With the arrival of spring, the most colorful and fresh dishes arrive in the kitchen. It is the ideal time to make a change in the diet and incorporate more fruits and vegetables . This season’s recipes tend to be much more practical and simple. In other words, you don’t have to be an expert chef or cook to achieve a result that even the most demanding palates fall in love with. Pampering family and friends with delicious and healthy dishes has never been so easy.

For spring recipes, the ideal is to incorporate a greater quantity of fruits and vegetables, which, in addition to being healthy, are very delicious and provide all the nutrients the body needs. An example of this is zucchini, a vegetable that due to its mild flavor can be prepared in different ways and which also has a very low caloric content. Strawberries, on the other hand, are rich in vitamin C and are ideal for making a delicious salad with a hint of sweetness.

Salad with buds, strawberries, mozzarella and chives


  • 6 strawberries
  • 2 buds
  • ½ ball of mozzarella
  • Chives to taste
  • Olive oil
  • Salt and black pepper to taste


  1. Chop all the ingredients and place them in a bowl.
  2. Dress the ingredients with a splash of olive oil salt and black pepper to taste. Stir and serve immediately.

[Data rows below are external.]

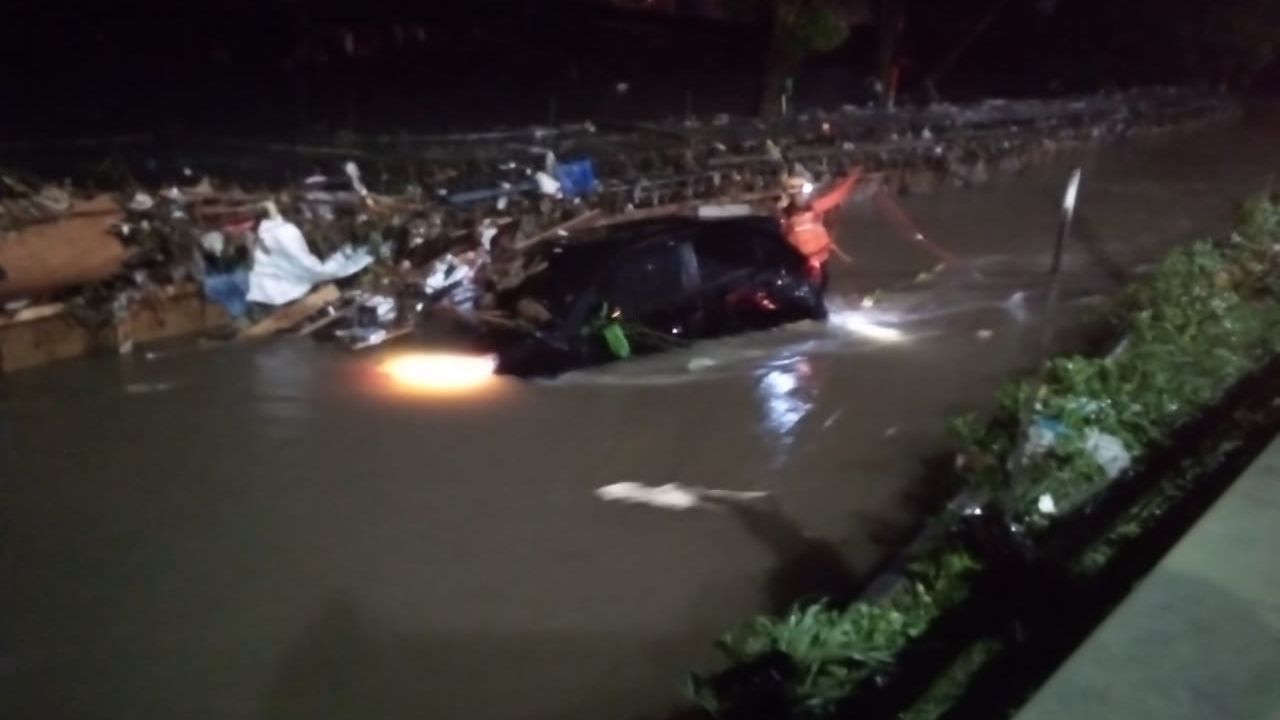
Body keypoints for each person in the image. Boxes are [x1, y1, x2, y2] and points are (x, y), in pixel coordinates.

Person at [780, 169, 862, 292]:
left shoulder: (814, 208)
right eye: (801, 193)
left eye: (805, 193)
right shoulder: (784, 216)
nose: (805, 196)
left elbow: (837, 196)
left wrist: (852, 178)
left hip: (820, 258)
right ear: (792, 196)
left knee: (820, 287)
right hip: (800, 263)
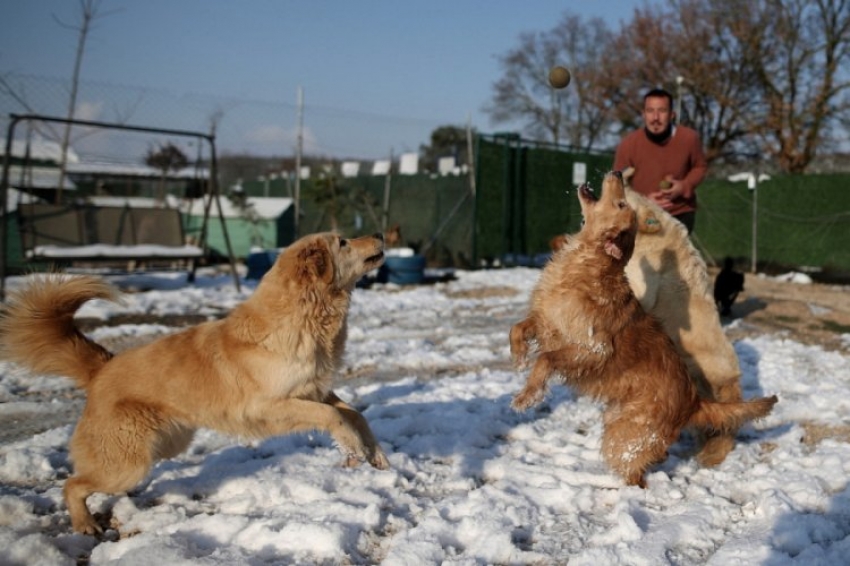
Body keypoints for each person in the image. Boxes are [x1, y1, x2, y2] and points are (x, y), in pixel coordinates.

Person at [614, 88, 707, 233]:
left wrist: (684, 186)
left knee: (675, 255)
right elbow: (617, 185)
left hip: (680, 213)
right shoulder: (628, 144)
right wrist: (644, 201)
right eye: (650, 111)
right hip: (643, 215)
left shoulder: (689, 138)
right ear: (643, 114)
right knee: (648, 254)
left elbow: (700, 167)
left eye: (662, 111)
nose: (655, 117)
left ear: (672, 115)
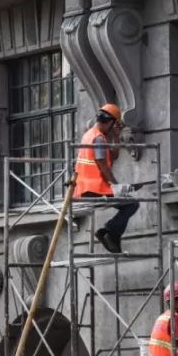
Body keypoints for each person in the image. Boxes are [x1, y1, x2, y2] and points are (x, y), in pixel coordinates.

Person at [74, 103, 139, 254]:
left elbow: (114, 156)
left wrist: (115, 136)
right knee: (132, 204)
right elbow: (102, 165)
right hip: (93, 189)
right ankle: (109, 232)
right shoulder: (98, 139)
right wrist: (116, 186)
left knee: (129, 204)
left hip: (85, 188)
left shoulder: (91, 134)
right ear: (112, 122)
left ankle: (110, 235)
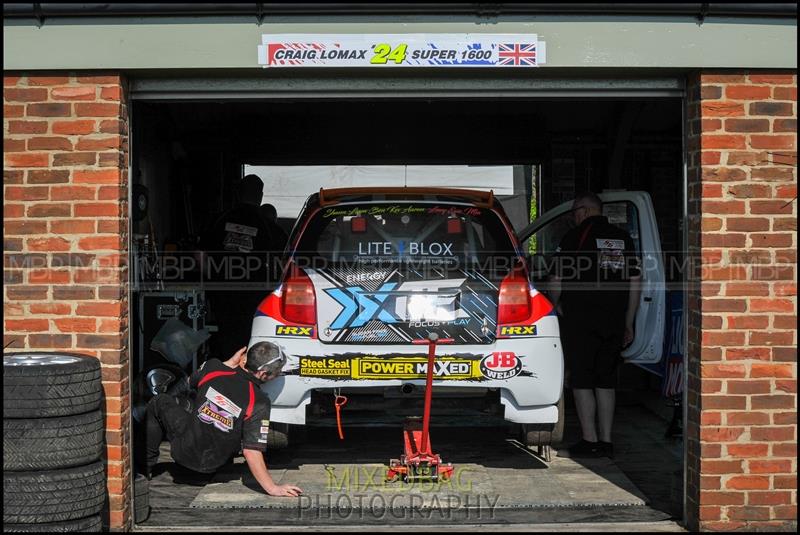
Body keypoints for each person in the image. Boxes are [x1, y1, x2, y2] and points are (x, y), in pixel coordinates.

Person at [139, 342, 303, 497]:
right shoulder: (259, 402)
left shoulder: (213, 367)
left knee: (159, 401)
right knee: (241, 427)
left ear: (244, 358)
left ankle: (143, 469)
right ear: (263, 374)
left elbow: (188, 383)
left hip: (182, 455)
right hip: (212, 470)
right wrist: (273, 488)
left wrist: (227, 363)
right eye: (278, 373)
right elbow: (251, 451)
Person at [549, 191, 641, 459]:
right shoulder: (623, 238)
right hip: (613, 319)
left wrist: (556, 304)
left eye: (576, 212)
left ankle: (589, 440)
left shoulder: (572, 238)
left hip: (580, 319)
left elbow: (556, 278)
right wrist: (629, 321)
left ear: (585, 211)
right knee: (606, 380)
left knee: (582, 380)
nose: (574, 217)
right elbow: (636, 282)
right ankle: (607, 441)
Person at [200, 174, 277, 359]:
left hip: (223, 295)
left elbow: (199, 255)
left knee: (225, 339)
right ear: (260, 195)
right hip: (255, 297)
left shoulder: (219, 220)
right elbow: (280, 263)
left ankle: (226, 377)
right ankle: (245, 379)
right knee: (253, 341)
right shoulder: (269, 226)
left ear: (239, 193)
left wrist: (211, 281)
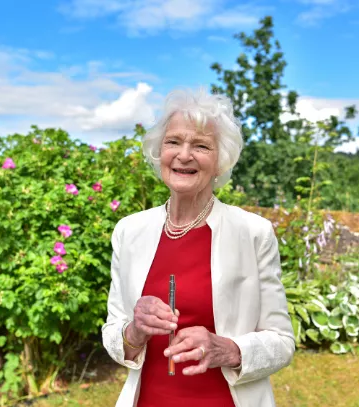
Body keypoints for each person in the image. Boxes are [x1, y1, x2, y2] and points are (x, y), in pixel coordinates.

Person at [101, 87, 295, 407]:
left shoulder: (253, 233)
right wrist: (135, 331)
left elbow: (283, 342)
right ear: (159, 152)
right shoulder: (129, 231)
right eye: (173, 141)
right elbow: (114, 334)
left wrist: (227, 349)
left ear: (220, 161)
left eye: (201, 145)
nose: (184, 154)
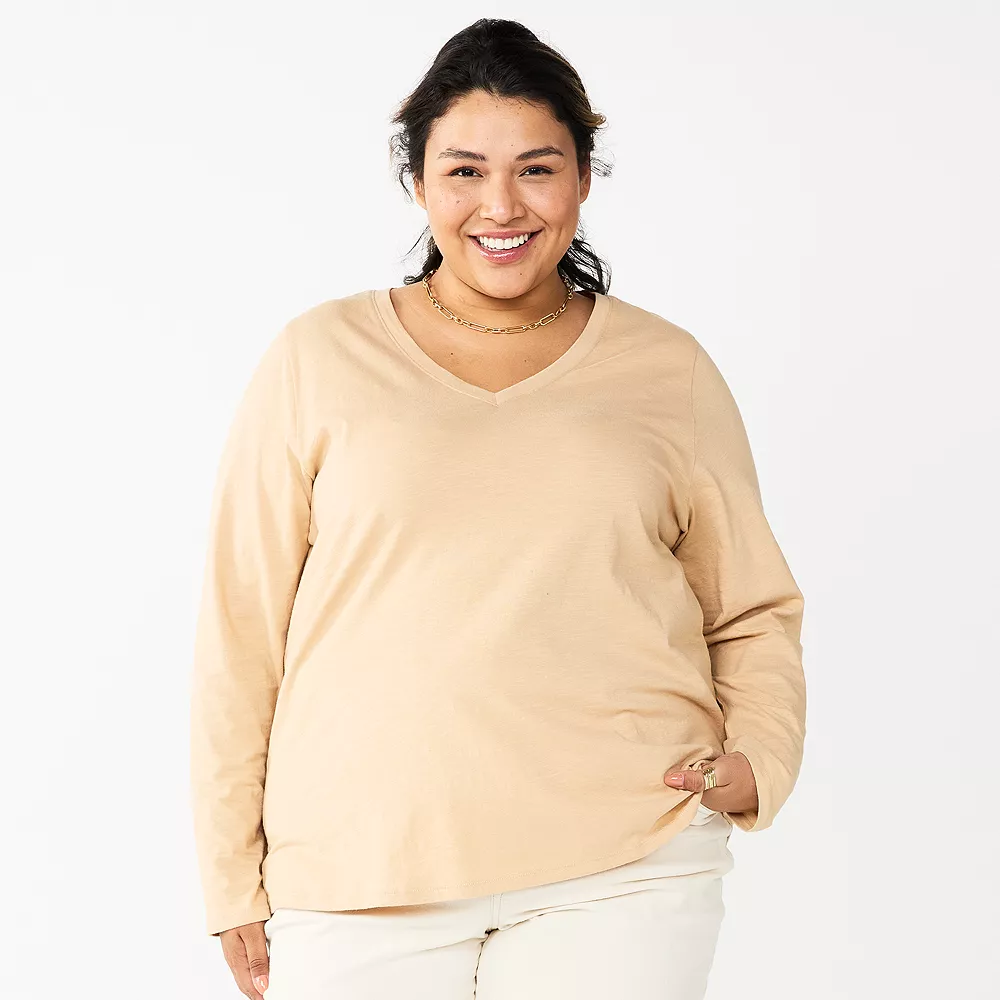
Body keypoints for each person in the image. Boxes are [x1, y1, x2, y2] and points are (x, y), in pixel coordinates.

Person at [189, 17, 807, 1000]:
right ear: (418, 181)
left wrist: (759, 759)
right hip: (358, 869)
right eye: (465, 171)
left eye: (537, 169)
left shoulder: (667, 369)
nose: (501, 205)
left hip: (625, 861)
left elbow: (751, 608)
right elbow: (241, 629)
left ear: (583, 178)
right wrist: (231, 871)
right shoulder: (319, 358)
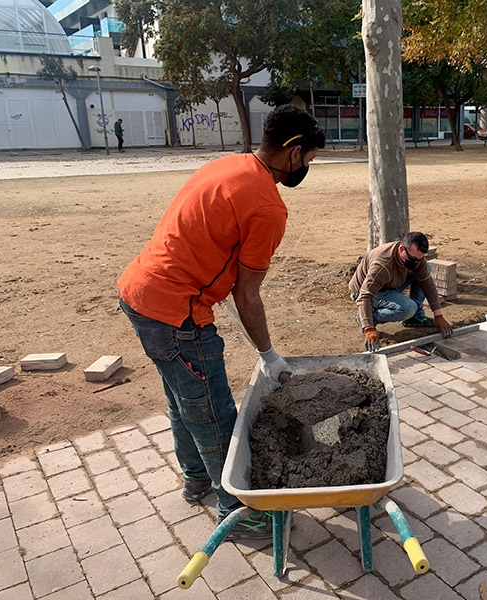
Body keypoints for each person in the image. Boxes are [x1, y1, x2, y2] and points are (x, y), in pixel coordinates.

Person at [117, 105, 325, 539]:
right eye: (309, 158)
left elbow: (212, 251)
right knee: (213, 412)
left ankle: (195, 479)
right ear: (292, 152)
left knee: (183, 399)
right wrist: (269, 355)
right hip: (176, 311)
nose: (307, 167)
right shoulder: (268, 206)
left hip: (139, 293)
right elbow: (247, 293)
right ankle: (237, 511)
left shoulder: (229, 165)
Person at [350, 231, 453, 352]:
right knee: (408, 308)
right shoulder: (382, 265)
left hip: (390, 283)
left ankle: (415, 318)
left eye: (419, 259)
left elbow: (428, 285)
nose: (415, 262)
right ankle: (369, 317)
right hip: (367, 291)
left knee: (425, 268)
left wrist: (438, 315)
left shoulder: (415, 260)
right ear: (401, 249)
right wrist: (368, 328)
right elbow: (364, 296)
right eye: (412, 258)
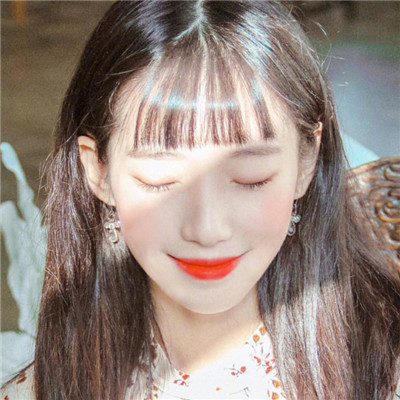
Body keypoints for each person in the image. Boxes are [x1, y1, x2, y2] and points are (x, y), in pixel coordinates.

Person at [2, 1, 400, 399]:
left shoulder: (384, 374)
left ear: (306, 161)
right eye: (160, 181)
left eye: (251, 179)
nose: (207, 229)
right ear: (98, 171)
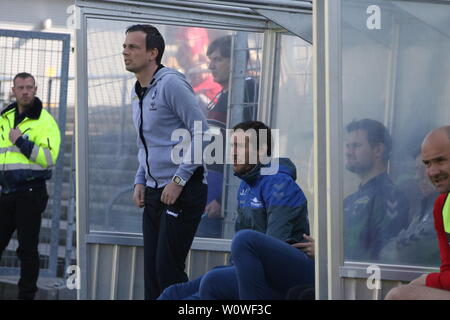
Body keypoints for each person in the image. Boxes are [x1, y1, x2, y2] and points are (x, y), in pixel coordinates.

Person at [158, 120, 310, 299]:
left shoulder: (280, 184)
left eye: (238, 146)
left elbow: (272, 250)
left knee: (217, 276)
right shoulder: (245, 186)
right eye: (231, 146)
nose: (232, 153)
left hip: (282, 275)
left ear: (261, 150)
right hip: (249, 271)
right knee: (172, 293)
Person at [123, 24, 209, 300]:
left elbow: (203, 132)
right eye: (124, 47)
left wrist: (179, 179)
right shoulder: (138, 90)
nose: (125, 52)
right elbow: (148, 143)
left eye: (133, 47)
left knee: (167, 271)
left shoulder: (171, 83)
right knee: (152, 273)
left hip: (183, 189)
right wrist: (140, 179)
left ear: (153, 53)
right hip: (153, 189)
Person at [0, 72, 61, 300]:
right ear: (13, 91)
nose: (25, 91)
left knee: (27, 250)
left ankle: (26, 296)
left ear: (35, 90)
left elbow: (49, 157)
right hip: (6, 191)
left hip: (30, 192)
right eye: (20, 87)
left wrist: (21, 141)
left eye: (29, 87)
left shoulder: (45, 120)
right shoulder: (4, 118)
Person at [196, 35, 258, 238]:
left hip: (227, 200)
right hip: (210, 195)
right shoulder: (221, 95)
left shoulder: (249, 91)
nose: (211, 66)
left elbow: (249, 151)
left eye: (218, 59)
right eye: (210, 60)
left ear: (237, 60)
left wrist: (224, 200)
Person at [385, 126, 450, 300]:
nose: (432, 172)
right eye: (427, 163)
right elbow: (447, 270)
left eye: (440, 160)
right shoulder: (440, 205)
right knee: (400, 294)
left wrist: (426, 279)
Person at [343, 119, 409, 262]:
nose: (348, 152)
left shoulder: (390, 197)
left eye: (355, 146)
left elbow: (385, 256)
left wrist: (329, 256)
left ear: (378, 150)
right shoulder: (349, 201)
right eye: (347, 146)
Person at [380, 150, 440, 266]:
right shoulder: (425, 207)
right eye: (416, 170)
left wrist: (395, 248)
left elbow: (407, 253)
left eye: (424, 168)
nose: (418, 177)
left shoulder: (444, 207)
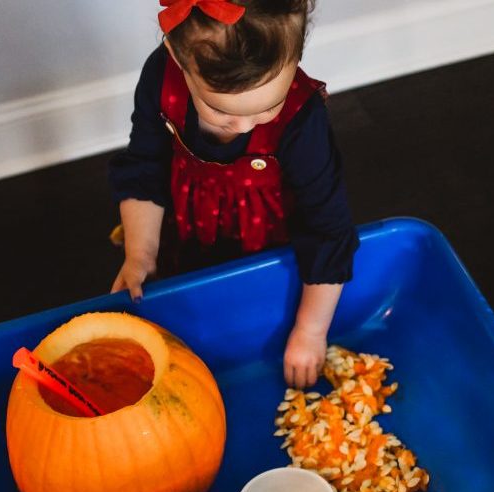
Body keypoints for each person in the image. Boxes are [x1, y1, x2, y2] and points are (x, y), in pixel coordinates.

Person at [108, 0, 359, 389]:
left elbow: (327, 228)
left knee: (257, 317)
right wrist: (140, 252)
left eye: (266, 109)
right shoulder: (160, 76)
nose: (243, 127)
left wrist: (310, 331)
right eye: (221, 111)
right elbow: (145, 168)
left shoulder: (302, 119)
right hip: (185, 226)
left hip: (273, 247)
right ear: (177, 56)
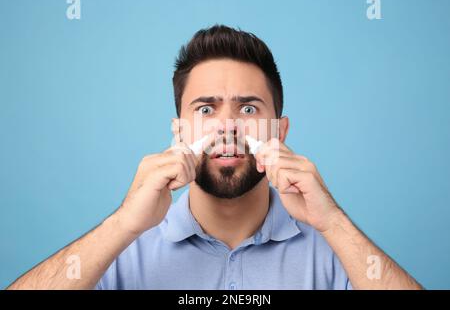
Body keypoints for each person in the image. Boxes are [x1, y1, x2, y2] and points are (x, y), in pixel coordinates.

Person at [7, 25, 422, 290]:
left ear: (279, 131)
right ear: (179, 131)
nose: (227, 127)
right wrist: (122, 224)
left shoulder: (334, 252)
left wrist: (332, 221)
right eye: (205, 109)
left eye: (248, 109)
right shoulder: (121, 252)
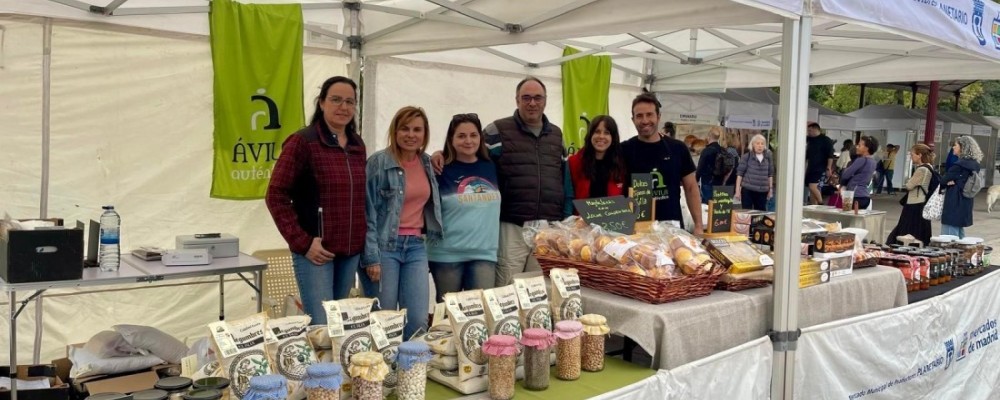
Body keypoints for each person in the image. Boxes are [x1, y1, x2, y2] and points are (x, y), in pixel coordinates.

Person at [433, 77, 573, 286]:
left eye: (537, 98)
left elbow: (564, 177)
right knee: (505, 288)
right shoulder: (496, 130)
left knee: (537, 289)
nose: (532, 103)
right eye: (526, 98)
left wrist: (566, 217)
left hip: (548, 228)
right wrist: (441, 154)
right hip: (511, 225)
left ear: (545, 100)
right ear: (517, 100)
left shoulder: (556, 134)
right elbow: (469, 150)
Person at [265, 76, 366, 325]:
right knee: (321, 326)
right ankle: (319, 366)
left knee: (338, 324)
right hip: (316, 252)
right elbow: (276, 195)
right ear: (321, 103)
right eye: (336, 100)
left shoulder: (357, 144)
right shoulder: (303, 142)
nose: (343, 107)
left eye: (349, 102)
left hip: (350, 251)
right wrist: (302, 242)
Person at [362, 106, 443, 338]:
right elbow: (366, 212)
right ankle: (382, 372)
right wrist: (371, 257)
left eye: (417, 129)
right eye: (404, 129)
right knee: (384, 320)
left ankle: (412, 371)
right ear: (395, 131)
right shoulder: (378, 162)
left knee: (417, 319)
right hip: (384, 247)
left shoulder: (427, 163)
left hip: (416, 246)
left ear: (425, 134)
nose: (411, 135)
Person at [427, 113, 501, 302]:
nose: (468, 140)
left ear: (480, 138)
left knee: (480, 315)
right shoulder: (439, 168)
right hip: (447, 254)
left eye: (473, 135)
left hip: (484, 253)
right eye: (461, 136)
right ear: (451, 139)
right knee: (448, 315)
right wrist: (436, 154)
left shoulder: (492, 166)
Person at [622, 93, 703, 234]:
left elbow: (691, 187)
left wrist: (698, 225)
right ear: (633, 119)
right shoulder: (623, 150)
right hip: (636, 232)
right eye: (639, 116)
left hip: (672, 229)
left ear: (658, 117)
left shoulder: (677, 148)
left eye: (649, 114)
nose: (645, 120)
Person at [886, 144, 937, 245]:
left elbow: (909, 185)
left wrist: (909, 181)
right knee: (918, 228)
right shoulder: (929, 167)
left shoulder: (921, 169)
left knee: (907, 227)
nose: (911, 156)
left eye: (912, 154)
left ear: (919, 155)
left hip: (915, 202)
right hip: (922, 201)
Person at [568, 115, 626, 199]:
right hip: (581, 212)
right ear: (590, 135)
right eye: (597, 131)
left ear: (613, 138)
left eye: (607, 133)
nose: (601, 136)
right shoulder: (574, 162)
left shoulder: (621, 164)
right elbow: (569, 196)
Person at [940, 136, 983, 238]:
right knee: (959, 231)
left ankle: (951, 253)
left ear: (962, 147)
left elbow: (943, 181)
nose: (953, 147)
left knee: (949, 235)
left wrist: (946, 181)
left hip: (954, 200)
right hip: (965, 201)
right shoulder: (975, 164)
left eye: (955, 145)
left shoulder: (959, 166)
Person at [734, 134, 774, 211]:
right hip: (748, 191)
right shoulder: (746, 157)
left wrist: (770, 189)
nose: (760, 146)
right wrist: (737, 190)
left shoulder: (768, 157)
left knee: (760, 215)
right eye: (757, 143)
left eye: (762, 144)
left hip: (762, 191)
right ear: (753, 144)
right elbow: (739, 174)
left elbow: (770, 174)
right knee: (747, 214)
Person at [839, 136, 879, 210]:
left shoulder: (861, 160)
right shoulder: (873, 162)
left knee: (850, 219)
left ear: (866, 148)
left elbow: (845, 175)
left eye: (859, 145)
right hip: (865, 196)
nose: (857, 147)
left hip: (855, 195)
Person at [805, 122, 835, 205]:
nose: (809, 132)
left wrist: (828, 168)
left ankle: (821, 203)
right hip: (811, 167)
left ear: (815, 129)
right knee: (811, 189)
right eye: (808, 131)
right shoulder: (808, 139)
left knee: (813, 186)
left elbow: (830, 155)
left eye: (810, 130)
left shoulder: (826, 140)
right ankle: (813, 206)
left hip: (820, 167)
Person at [695, 128, 724, 204]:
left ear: (709, 136)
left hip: (707, 182)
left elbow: (700, 167)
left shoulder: (706, 151)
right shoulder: (723, 150)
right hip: (720, 182)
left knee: (707, 206)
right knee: (717, 207)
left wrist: (696, 179)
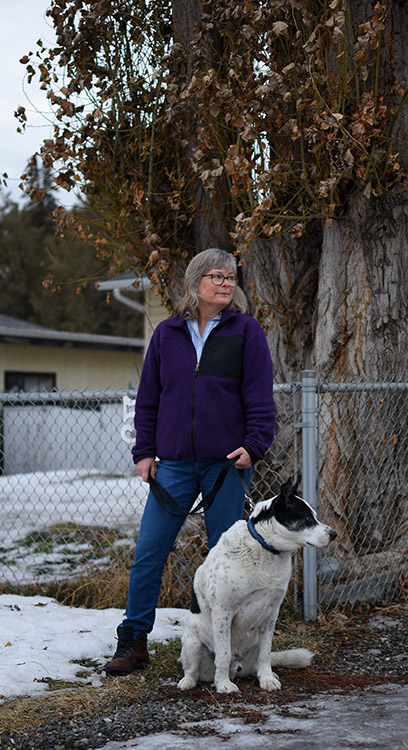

Zucchini, ham, lentil and arugula salad


  • 1 zucchini
  • 150 grams of cooked lentils
  • 50 grams of ham
  • A handful of arugula
  • Old mustard
  • White vinegar
  • Salt and black pepper to taste


  1. Scratch the zucchini in the form of spaghetti. A zoodle cutter can be used.
  2. Put all the ingredients in a bowl, season to taste and add a dash of white vinegar and a teaspoon of old mustard. Serve and enjoy.

Scrambled eggs with prawns, asparagus and garlic 


  • 5 prawns
  • 150 grams of asparagus
  • 100 grams of young garlic
  • 1 egg
  • Extra virgin olive oil
  • Salt and black pepper to taste


  1. Cut the asparagus into three parts. Finely chop the garlic .
  2. Sauté the asparagus and garlic in a frying pan over medium heat with a splash of olive oil. Care should be taken not to cook the tips of the asparagus.
  3. Add the cleaned prawns to the previous mixture . Continue frying.
  4. Finally, add the egg to the pan and immediately remove from the heat. With the residual heat it will cook.
  5. Add salt and black pepper to taste and serve hot.

These three recipes are healthy and at the same time absolutely delicious. Best of all, they are made with very few ingredients and in record time, making them ideal for those days when time is short.